I’ve placed the three words in quotation marks because I believe these are the key issues we debated during the workshop. To consider emerging news sites as “threats” boils down to regarding them as “enemies,” when, in fact, they could constitute an “opportunity.”
The end of Cuba’s information monopoly may be regarded as the besieged fortress that was finally “penetrated” by the enemy or as the beginning of a new form of competition that could become the engine that transforms us into the journalists the nation needs.
The official media suffers from such “politico-editorial verticality” that they have even published different newspapers with the same front pages.
The truth of the matter is that those who write for “alternative” digital media are as good as those who write for the official press – sometimes, they are even the same people. The difference is that they play by other rules. In one place, they are allowed to soar. In the other, their wings are clipped.
If I worked for an official Cuban publication, I would be delighted to see the spread of new informative sites dealing with Cuban issues. In the first place, because it would allow me to demand greater “autonomy” in order to compete with them.
These sites also represent a source of employment, giving Cuban journalists better-paid work options with greater editorial freedom. For the first time in decades, leaving the official press does not necessarily mean quitting our work as communicators.
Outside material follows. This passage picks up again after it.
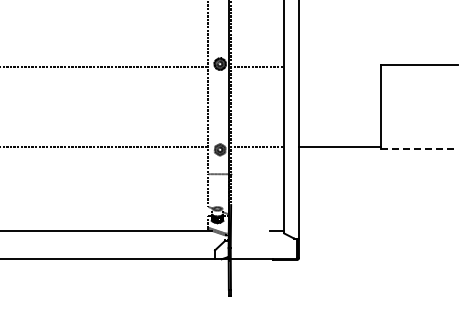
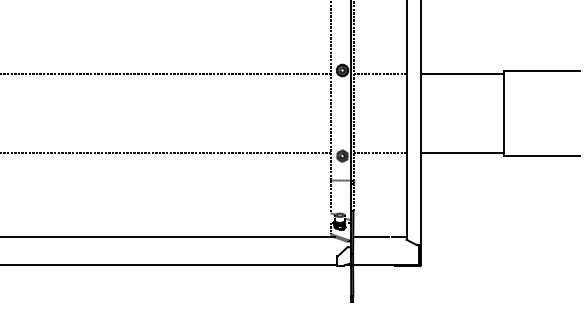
line: (340, 67) -> (462, 73), added
line: (420, 149) -> (542, 155), dashed -> solid
line: (248, 231) -> (370, 237), added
These spaces are an “alternative” for journalists and a “threat” to the censors and editors, who will have no choice but to negotiate, because imposing restrictions is making them lose more and more young talents every day.
Today, there is broader “diversity” in terms of information about Cuba and this diversity is part of life itself. It’s positive to have different viewpoints expressed. As more and more Cubans find a space to express their opinions, we will be move increasingly closer to the truth.
Some critics of my blog, Cartas desde Cuba, accuse us of “running with the hares and the foxes,” as though this were a strategy, as though we woke up every morning and asked ourselves: “how do we praise and who do we criticize today?” They don’t realize societies are built with a broad variety of materials.
Differing opinions won’t go away just because we ignore them in the media. In Cartas desde Cuba, we publish many texts and comments we do not agree with, and we do so because they have an impact on the lives of Cubans and are therefore of public interest.
Cuban journalists also face the challenge of giving voice to this diversity and the national press faces the challenge of putting its “proselytism” behind it and of becoming a public entity, faithfully capturing the opinions and experiences of all citizens. The little credibility the official press has is not a new problem.
Back in the 90s, Cuban humorists were already mocking the partiality of the press. Despite this, everything remained the same because nothing “threatened” it, there was no “alternative” source of information.
People start scrambling when the end of the monopoly nears, with the emergence of new digital news sites, the Internet and the “weekly package.” The government itself begins to demand a more credible, balanced, opportune, attractive and critical journalism.
In some cultures, the word “crisis” has a positive connotation, and they may well be onto something. There’s no doubt the crisis created by “alternative” media is a good ally of Cuban journalism, making change necessary and offering us the opportunity to improve.